3. Cleveland lost his re-election bid in 1888 to Benjamin Harrison, a grandson of former president William Henry Harrison. However, like Al Gore in 2000, Cleveland won the popular vote, but lost the electoral vote. Also like the 2000 election, there were numerous accusations of fraud, and many historians believe that Cleveland actually won the electoral vote as well. In any case, this makes Cleveland one of only three men to win the popular vote in three presidential elections. Franklin Roosevelt, of course, won four, and Andrew Jackson won three, but lost the electoral vote in the first one (1824).

4. In 1892, Cleveland again faced the now incumbent Benjamin Harrison. This was the only time in American history that both major parties put forth either a sitting or a former American president. Despite narrowly losing four years earlier, Cleveland defeated Harrison the second time around by a landslide.

5. In that same election year of 1892, neither candidate actively campaigned. The reason for this is because Harrison's wife was dying of tuberculosis, and he wanted to be by her side. Out of respect for Mrs. Harrison, Cleveland opted not to campaign as well.

6. Cleveland came into his first term in office as a bachelor, only the third time that had ever happened (John Tyler, the first bachelor president, was actually a widower). Cleveland married during his first term, becoming the first president to get married inside the White House (Tyler had remarried while president, but not in a White House ceremony). The other bachelor, James Buchanan, never married. Later, Woodrow Wilson's wife would die during his second year as president, and he would remarry the following year.

7. Cleveland's marriage caused a minor scandal at the time, because his wife was nearly 30 years younger than he was. This, by itself, was not terribly sensational given the time period, but what made the union somewhat scandalous was that his young wife had been the daughter of one of his best friends. This friend had died some years earlier, and had named Cleveland as his daughter's financial protector. He had not exactly raised the girl, but he had been her godparent. It is not unlike when Woody Allen married the adopted daughter of one of his former partners. The only difference is that this wasn't a Hollywood director, but the president of the United States.

8. Because his wife was so young, the Clevelands began having children following their marriage. Their first child, Ruth, was born in between Cleveland's two terms, and made a national sensation. She was a sickly child, however, and died in 1904 at the age of 12. In 1921, the Curtiss Candy Company changed the name of its candy bar "Kandy Kake" to "Baby Ruth," ostensibly in honor of Ruth's memory. However, this happened during the rise of Babe Ruth in Major League Baseball, and it is likely that the name change was an effort to capitalize on Babe Ruth's fame, with a cover story about Ruth Cleveland to keep the company from being sued for royalties. In fact, another candy company marketed a true Babe Ruth candy bar, with Babe Ruth's approval, and was successfully sued by Curtiss and forced to stop production because of the similarity in names.
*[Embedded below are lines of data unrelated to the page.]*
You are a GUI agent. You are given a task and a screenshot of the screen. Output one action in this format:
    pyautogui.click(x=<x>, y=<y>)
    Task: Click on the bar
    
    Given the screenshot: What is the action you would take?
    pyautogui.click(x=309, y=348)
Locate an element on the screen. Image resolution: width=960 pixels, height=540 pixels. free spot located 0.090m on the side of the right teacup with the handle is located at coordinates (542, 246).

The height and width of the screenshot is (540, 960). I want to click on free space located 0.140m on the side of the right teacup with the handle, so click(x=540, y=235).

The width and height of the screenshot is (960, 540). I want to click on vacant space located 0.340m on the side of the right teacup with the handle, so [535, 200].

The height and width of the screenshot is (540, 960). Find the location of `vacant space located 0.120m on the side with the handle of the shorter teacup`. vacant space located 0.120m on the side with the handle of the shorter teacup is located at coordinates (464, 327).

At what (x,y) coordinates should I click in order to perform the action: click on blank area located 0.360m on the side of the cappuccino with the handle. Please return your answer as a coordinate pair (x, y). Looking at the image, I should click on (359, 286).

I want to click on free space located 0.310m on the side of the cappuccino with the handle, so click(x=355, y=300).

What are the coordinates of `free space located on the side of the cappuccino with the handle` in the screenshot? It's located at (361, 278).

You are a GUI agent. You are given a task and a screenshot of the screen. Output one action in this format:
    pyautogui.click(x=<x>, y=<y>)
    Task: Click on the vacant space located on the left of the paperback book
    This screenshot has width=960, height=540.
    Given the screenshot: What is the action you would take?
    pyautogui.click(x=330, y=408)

9. The beginning of Cleveland's second term coincided with what historians call the Panic of 1893 - a major economic recession. Cleveland was not able to effectively turn this recession around, leading to another sixteen years of Republican domination of the presidency after his term ended.

10. Cleveland and his wife continued to have children after he left the White House in 1896. In 1903, Mrs. Cleveland gave birth to their fifth and final child, Frances. Grover Cleveland was in his mid-60's by this time. Frances went on to live more than 90 years, and only just died in 1995.